US is close to overtake Saudi Arabia in crude production and might also overtake Russia, becoming the global leader by the end of this year, IEA’s analysis said. In 2018, rising production in non-OPEC countries, led by the US, is likely to grow by more than demand.

The upcoming IEA’s Oil 2018  five-year forecast report, due to be released in early March, will add further details to the changing picture of global oil supply and demand.

The forecasts of the recently released Annual Energy Outlook (AEO2018) by the US Energy Information Administration (EIA) partially support IEA’s analysis. The study said tight oil production made up 54% of the US total in 2017 and is set to remain the largest source of US future crude production. EIA predicts US to shift from net energy importer to net energy exporter in the next years, with higher crude oil prices leading to more oil and natural gas production and accelerating the transition into a net exporter by 2020.

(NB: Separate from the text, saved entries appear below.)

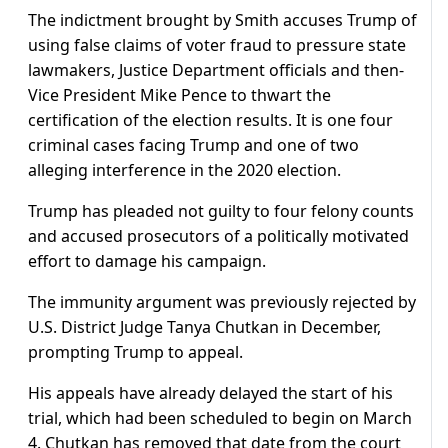
The indictment brought by Smith accuses Trump of
using false claims of voter fraud to pressure state
lawmakers, Justice Department officials and then-
Vice President Mike Pence to thwart the
certification of the election results. It is one four
criminal cases facing Trump and one of two
alleging interference in the 2020 election.
Trump has pleaded not guilty to four felony counts
and accused prosecutors of a politically motivated
effort to damage his campaign.
The immunity argument was previously rejected by
U.S. District Judge Tanya Chutkan in December,
prompting Trump to appeal.
His appeals have already delayed the start of his
trial, which had been scheduled to begin on March
4. Chutkan has removed that date from the court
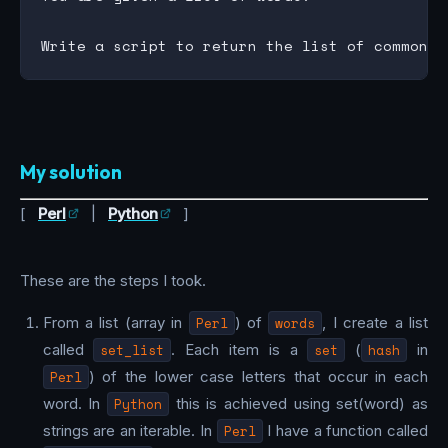
My solution
[
Perl
|
Python
]
These are the steps I took.
From a list (array in
Perl
) of
words
, I create a list
called
set_list
. Each item is a
set
(
hash
in
Perl
) of the lower case letters that occur in each
word. In
Python
this is achieved using set(word) as
strings are an iterable. In
Perl
I have a function called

Looking ahead to the next two decades, the future of global oil markets appears in deep transformation. According to the latest IEA World Energy Outlook, oil demand will continue to grow to 2040, albeit at a steadily decreasing pace. Together with US shale revolution, the major trends reshaping global oil balances are development of Middle East countries’ refinery capacity and the growing demand from Asian countries, mainly India and China.

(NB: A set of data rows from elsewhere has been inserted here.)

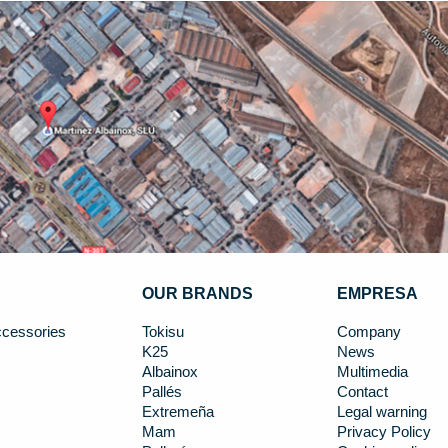
OUR BRANDS
EMPRESA
cessories
Tokisu
Company
K25
News
Albainox
Multimedia
Pallés
Contact
Extremeña
Legal warning
Mam
Privacy Policy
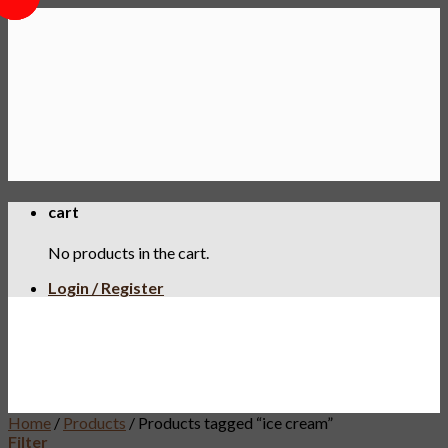
Skip
to
content
cart
No products in the cart.
Login / Register
Home
/
Products
/
Products tagged “ice cream”
Filter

The projections of BP’s latest annual Energy Outlook show demand for oil and other liquid fuels to gradually slow and plateau in late 2030s, due to a revolution in transport driven by deployment of self-driving electric cars and projected measures to reduce plastic waste. The 2018 edition of BP Energy Outlook marks the first time that BP has shown oil consumption peaking in its long-term forecasts.

Also ExxonMobil’s Outlook for Energy predicts a peak in liquid fuels use by the world’s light-duty vehicle fleet by 2030, due to a rise in electric vehicles and efficiency gains in conventional engines.